That protected the head and body of the driver, but what about the arms?

Imagine what happens during a rollover. Usually the car will roll longitudinally, if for no other reason than the car is a lot rounder to the sides than front and back. The driver is belted in to his braced racing seat so his body is going nowhere. With a HANS Device or even a neck brace, head movement is often controlled. But the limbs must remain movable if the car is to be driven.

Feet aren't much problem, as they are tucked down under the dash hoops, and between the front pillars of the roll cage. Plus, legs don't have anywhere near the range of motion allowed arms. Keeping your hands on the wheel might protect the hands. But that's hard to do, as inertia often rips them from the wheel. And if you fear a hard impact, it's not a good idea to keep them on the wheel. A hard impact on the steering rack can twist the wheel hard enough to break your thumbs.

This means inertia may control the drivers arms during a rollover. The arms literally flop around. The cage is strong enough to protect you, but if any part of the driver exits the box defined by the roll cage's bars that limb may be crushed or amputated if it gets caught between bar and ground.

Window nets were developed to prevent this. They are webs of nylon, square or of a fine mesh, and are fire resistant. The GCR requires that the net be attached to the roll cage itself, so arms don't get crushed between body and cage. They prevent the driver's arms from coming out in the event of an impact.

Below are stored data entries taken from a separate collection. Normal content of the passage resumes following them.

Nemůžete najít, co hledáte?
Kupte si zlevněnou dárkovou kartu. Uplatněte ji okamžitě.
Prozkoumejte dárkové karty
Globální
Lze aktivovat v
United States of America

If you drive an open roof car, such as a convertible or a formula vee window nets are not possible. Therefore the GCR does not require them. Instead, it requires wrist restraints to hold the driver's arms tight inside the car. Ideally they should be strapped to the forearm, but the actual attachment point to the driver is undefined, so they often get up on the bicep where their value is questionable. Grid workers are required to inspect the driver's belts and nets before the cars go out. Corner workers are instructed to call in loose or absent nets, and a missing net can result in a black flag.

The GCR requires that window nets be inspected during a cars's annual tech, and replaced every five years, like driver belts, so they do not fall prey to sunlight damage or are weakened through aging.

the ideal steering position for racing is to hold your hands at three and nine o'clock, fingers around the wheel, but the thumbs pointing at 12 o'clock. Thats enough to control any car with power steering, which is also common on race cars. But your thumbs will not break.